Post by DumbJaques »

Please avoid using some absurdly simple binary at the end of a question like a geography TU that ends with both teams going "huh" until they hear the last word- the capitol, and a mad buzzer race ensues. If they can't figure out the country based on very obvious location clues, then don't reward them for simple memorization. Find a more creative way to end the question instead.
I disagree pretty strongly with this. Never mind the subjective definition of "obvious" here (which is "obvious to the presumed geography enthusiast who has just spent 30 minutes reading about the answer"), you're basically saying that "if people can't get it from these geography clues I judge to be easy, than they don't deserve to get it from an easier geography clue." That's what giveaways are for, man! A capital happens to be the logical giveaway clue for almost all country tossups, but it's not because people memorize lists, it's because it's usually the most basic geography fact about a given country. Why would you hold back that piece of information - if you're talking about two other cities in Botswana or some shit, I sure hope you wouldn't neglect to mention the one city in the country people might marginally have a chance of knowing just because you don't want to reward simple memorization.

I mean, think of the implications of what you're saying here - this is like saying that you shouldn't give (to use a previous example) Fitzgerald at the end of a tossup on The Great Gatsby.

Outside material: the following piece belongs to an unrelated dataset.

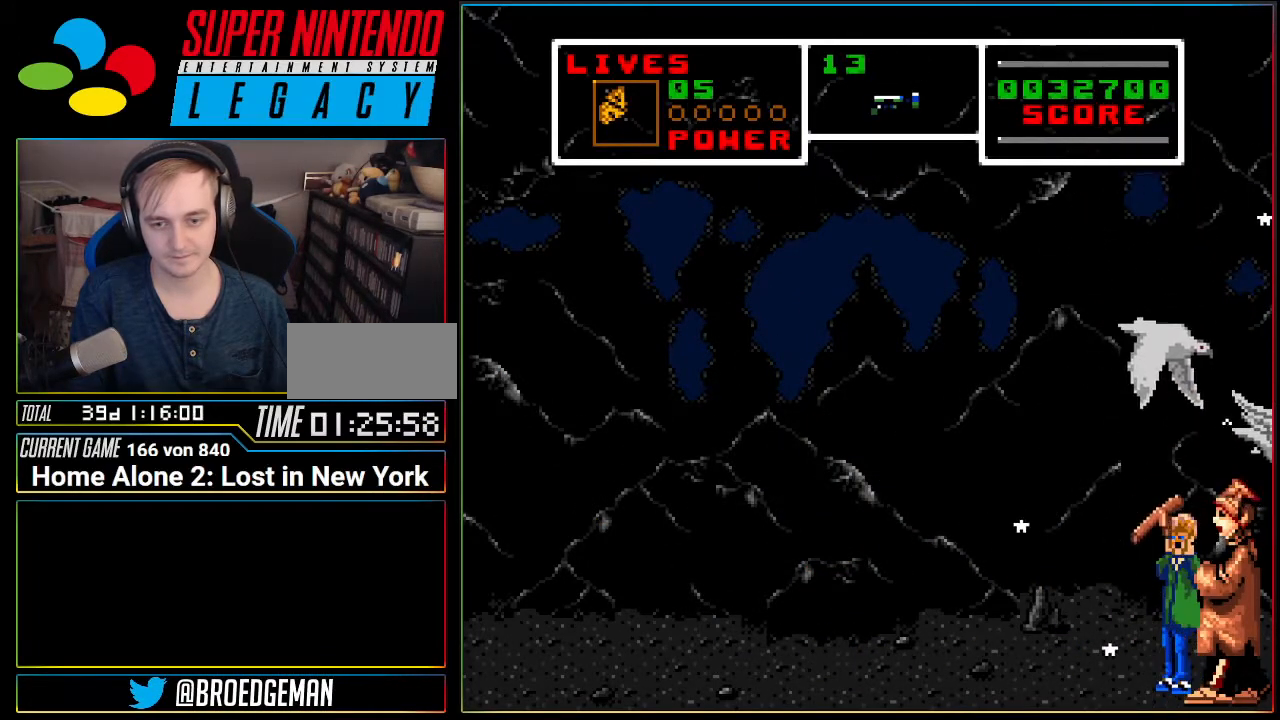
{"buttons": [], "events": [[33, "DPAD_LEFT", "up"]]}
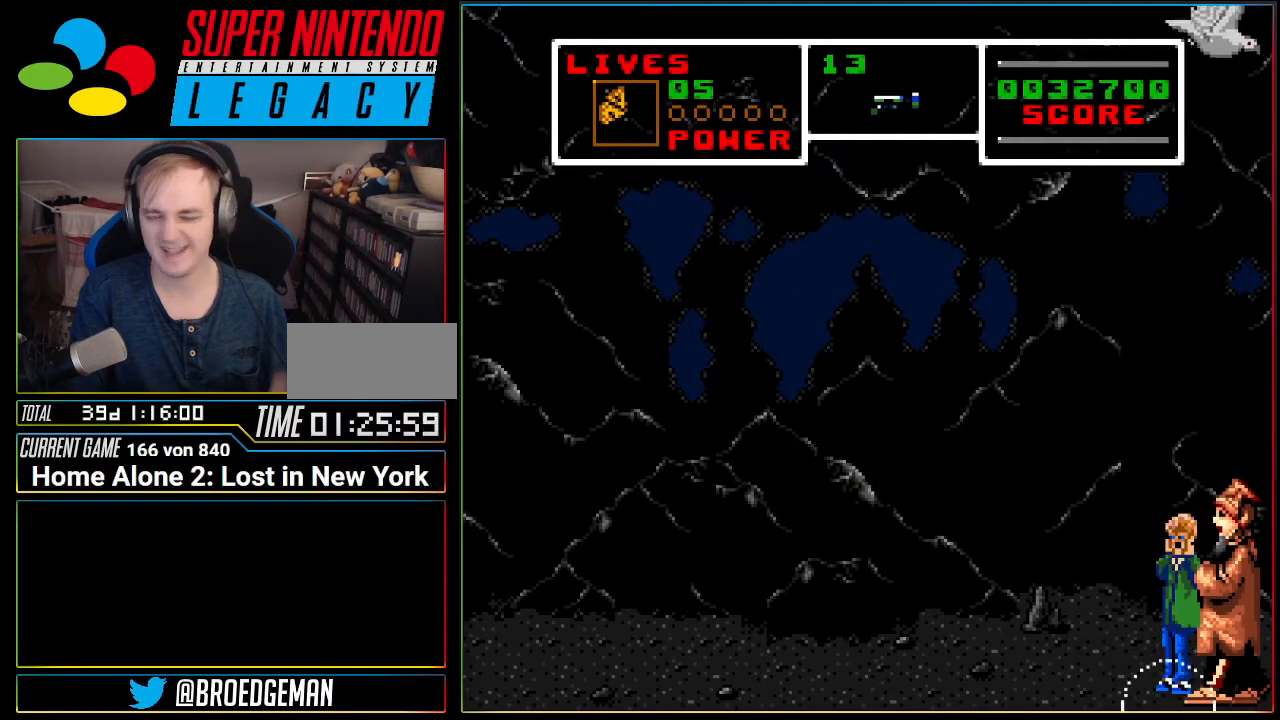
{"buttons": [], "events": [[67, "DPAD_UP", "down"], [134, "DPAD_UP", "up"], [134, "L1", "down"], [184, "L1", "up"]]}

This is contrary to the entire concept of the giveaway. The one valid argument I see here is that it sucks when geography tossups come down to who can buzz in first as the capital is spit out by the moderator at the end of the question. But the solution to this problem is for people to stop writing such shitty geography tossups - we'd never be having a discussion over whether saying Fitzgerald at the end would cause 90% of rooms to buzzerrace at the end or whatever. Stop writing tossups on countries that nobody knows balls about - I'm sorry people, but some countries have just not done much with themselves and do not need to be immortalized in your 18 line tossups (9 lines on rural airports!). Stop putting in boring clues about provinces and random towns/rock groupings in Africa that nobody will ever convert. If you've written a geography tossup on a country, and you're concerned that it won't be answered before the last word in upwards of 50% of the rooms, reevaluate the life choices that have led you to know the name of the commuter train serving western Suriname. This stuff is certainly aggravating, but I don't think it's at all a result of the giveaway issues Mike raises in this thread.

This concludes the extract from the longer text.